I made the jig slightly wider than the 11 1/4 inch width of the work pieces just in case. Thus the two pieces of business card. :surprise:

Nothing is glued, just screwed together. If needed, I can make adjustment for the next project.

I have the jig clamped to the table so it will remain in place as I insert/remove the work pieces, flip them, and cut the other end. I have tried to make the work flow as easy and speedy as possible. I guess time will tell.

So that is it. I will start tomorrow (not before 10am!) building the 8 upper cabinets for the two kitchens (Archie's Rent House).

Thanks for everyone's input. I still plan on modifying my other jig so I can do the same thing when I start on the 8 bottom cabinets.

BTW, the router already has the 1/2 inch pattern bit installed and ready to make the first cut. I usually make two passes 1/8th deep each to yield a 1/4 inch deep dado.


----------



## whimsofchaz (Jun 6, 2013)

MT Stringer said:


> It is, Chuck. Except for one thing. I improved upon it. Go back and look at his video and you will see the difference. Mine works better. :grin:
> 
> Here is my original post about this dado jig.
> http://www.routerforums.com/jigs-fixtures/49738-exact-width-dado-jig.html



I wasn't implying anything Mike. I used the same jig to make my wife a cabinet to put her sewing stuff in last summer.


----------



## MT Stringer (Aug 15, 2012)

That cabinet turned out nice. I bet she likes it.


----------



## MT Stringer (Aug 15, 2012)

The jig worked great. I cut 32 dadoes in about 1 1/2 hours (including several breaks!). I didn't time my workflow, but I figured I was cutting two dadoes (one on each end), including setup and flipping in between cuts, in less than three minutes total. Having the jig clamped to the work table helped a lot. So it was insert workpiece, clamp, cut, unclamp, flip to other end, clamp, cut, unclamp and remove work piece...repeat on next piece.

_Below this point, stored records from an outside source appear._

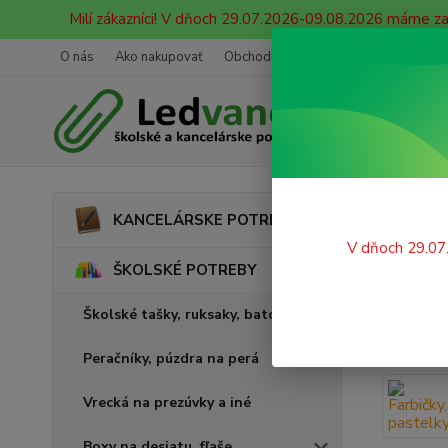
Milí zákazníci! V dňoch 29.07.2026-09.08.2026 máme z
O nás
Ako nakupovať
Obchodné podmienky
Ochrana oso
Úvod
KANCELÁRSKE POTREBY
Kres
V dňoch 29.07
ŠKOLSKÉ POTREBY
Školské tašky, ruksaky, batohy
Peračníky, púzdra na perá
Vrecká na prezúvky a iné
Boxy na desiatu, fľaše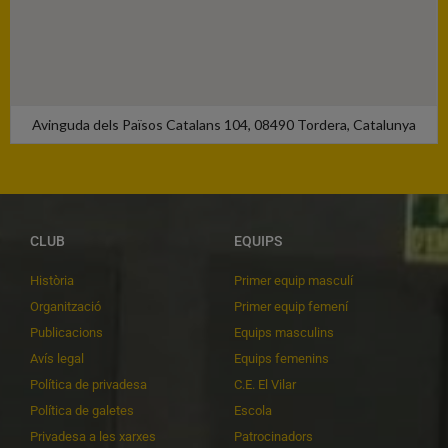
Avinguda dels Països Catalans 104, 08490 Tordera, Catalunya
CLUB
EQUIPS
Història
Primer equip masculí
Organització
Primer equip femení
Publicacions
Equips masculins
Avís legal
Equips femenins
Política de privadesa
C.E. El Vilar
Política de galetes
Escola
Privadesa a les xarxes
Patrocinadors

Note that I marked the stops on my router so I wouldn't forget where to start. I would make the first cut 1/8th inch deep, then move to the next stop and make another pass.

Ready to start assembly work. :smile:


----------



## John Charnock (May 2, 2017)

MT Stringer said:


> Just sitting here thinking about what I can do to improve my router jig. I have eight base cabinets to build which will mean 16 dadoes cut 1/4 inch deep in the lower sections for the cabinet bottoms to fit in.
> 
> My jig works great, but I would like to either modify it or make a new one.
> 
> ...


What are the dimensions of the router bit that you use, I am guessing it must be in the region of 20mm / 3/4"


----------